Example 2: Querying Transfer Amount Quantiles

This query provides insights into transfer amounts in USD by retrieving the lower quartile, median, and upper quartile for transfers on the BSC network.

Query

query MyQuery {
EVM(dataset: archive, network: bsc) {
Transfers(
where: { Block: { Date: { after: "2024-07-12" } } }
limit: { count: 10 }
orderBy: { descending: Block_Date }
) {
Block {
Date
}
quartile_amount: quantile(of: Transfer_AmountInUSD, level: 0.25)
medium_amount: quantile(of: Transfer_AmountInUSD)
three_fourth_amount: quantile(of: Transfer_AmountInUSD, level: 0.75)
count
}
}
}
  • Quartiles:
    • quartile_amount: The 25th percentile (1st quartile) of the transfer amounts in USD.
    • medium_amount: The median (50th percentile) of transfer amounts.
    • three_fourth_amount: The 75th percentile (3rd quartile) of transfer amounts.
  • Quartile Calculation: A quartile splits data into four equal parts, with Q1 (1st quartile) representing the 25th percentile, Q2 (median) the 50th percentile, and Q3 (3rd quartile) the 75th percentile.

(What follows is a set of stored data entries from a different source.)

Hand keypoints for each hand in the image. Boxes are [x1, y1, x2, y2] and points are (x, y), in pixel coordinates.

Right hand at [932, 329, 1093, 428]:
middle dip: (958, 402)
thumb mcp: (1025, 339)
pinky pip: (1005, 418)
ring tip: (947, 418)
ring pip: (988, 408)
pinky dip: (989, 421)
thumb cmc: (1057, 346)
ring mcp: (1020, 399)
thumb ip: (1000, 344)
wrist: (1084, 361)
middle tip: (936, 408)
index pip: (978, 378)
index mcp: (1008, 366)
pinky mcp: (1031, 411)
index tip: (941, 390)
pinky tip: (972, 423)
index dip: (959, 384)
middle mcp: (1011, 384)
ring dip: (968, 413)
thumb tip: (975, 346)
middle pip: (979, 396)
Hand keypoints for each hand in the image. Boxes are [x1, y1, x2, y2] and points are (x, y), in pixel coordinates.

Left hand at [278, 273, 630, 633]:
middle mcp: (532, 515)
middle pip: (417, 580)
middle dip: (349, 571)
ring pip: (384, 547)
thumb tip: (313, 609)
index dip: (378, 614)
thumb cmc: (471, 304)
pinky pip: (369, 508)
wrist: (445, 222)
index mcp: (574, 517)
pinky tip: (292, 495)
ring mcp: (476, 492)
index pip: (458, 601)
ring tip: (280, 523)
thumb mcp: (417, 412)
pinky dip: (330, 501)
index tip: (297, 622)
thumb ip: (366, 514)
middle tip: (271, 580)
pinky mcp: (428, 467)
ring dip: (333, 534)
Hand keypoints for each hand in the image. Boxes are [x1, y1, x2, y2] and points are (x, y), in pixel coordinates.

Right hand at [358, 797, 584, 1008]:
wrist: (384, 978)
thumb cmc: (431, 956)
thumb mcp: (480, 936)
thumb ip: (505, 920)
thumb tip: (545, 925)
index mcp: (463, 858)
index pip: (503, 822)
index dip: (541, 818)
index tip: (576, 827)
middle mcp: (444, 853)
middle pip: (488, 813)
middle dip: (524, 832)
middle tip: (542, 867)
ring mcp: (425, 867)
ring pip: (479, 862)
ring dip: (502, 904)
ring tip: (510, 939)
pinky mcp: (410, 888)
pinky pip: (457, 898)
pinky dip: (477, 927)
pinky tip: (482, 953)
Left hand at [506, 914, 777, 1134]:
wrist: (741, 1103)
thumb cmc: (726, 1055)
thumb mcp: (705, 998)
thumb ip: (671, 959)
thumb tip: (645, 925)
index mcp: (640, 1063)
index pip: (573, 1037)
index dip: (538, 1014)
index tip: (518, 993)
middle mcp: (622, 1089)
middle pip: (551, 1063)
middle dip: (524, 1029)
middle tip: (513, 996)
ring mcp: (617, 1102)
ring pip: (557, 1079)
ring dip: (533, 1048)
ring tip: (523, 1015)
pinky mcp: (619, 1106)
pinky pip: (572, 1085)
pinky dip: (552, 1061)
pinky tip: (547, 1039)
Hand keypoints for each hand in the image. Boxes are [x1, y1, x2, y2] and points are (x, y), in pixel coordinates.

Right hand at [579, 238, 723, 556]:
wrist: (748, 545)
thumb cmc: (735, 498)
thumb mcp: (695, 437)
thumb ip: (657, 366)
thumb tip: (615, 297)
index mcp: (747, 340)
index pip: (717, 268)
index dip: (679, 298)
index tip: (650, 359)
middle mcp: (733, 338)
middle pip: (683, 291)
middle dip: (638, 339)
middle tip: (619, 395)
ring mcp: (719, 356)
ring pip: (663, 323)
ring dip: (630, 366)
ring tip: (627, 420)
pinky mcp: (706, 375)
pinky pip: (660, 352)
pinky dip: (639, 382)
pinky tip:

Customizing Quantiles with the level Parameter

In the queries, you can specify different quantiles by adjusting the level parameter in the quantile function. This parameter determines the percentile or quantile you want to calculate, allowing you to retrieve data that represents various parts of the distribution.

For example:

  • level: 0.25 returns the 25th percentile, also known as the 1st quartile (Q1).
  • level: 0.50 (default if not specified) returns the 50th percentile, or the median (Q2).
  • level: 0.75 returns the 75th percentile, or the 3rd quartile (Q3).
  • You can adjust the level to other values (e.g., 0.1 for the 10th percentile or 0.9 for the 90th percentile) depending on the insights you want.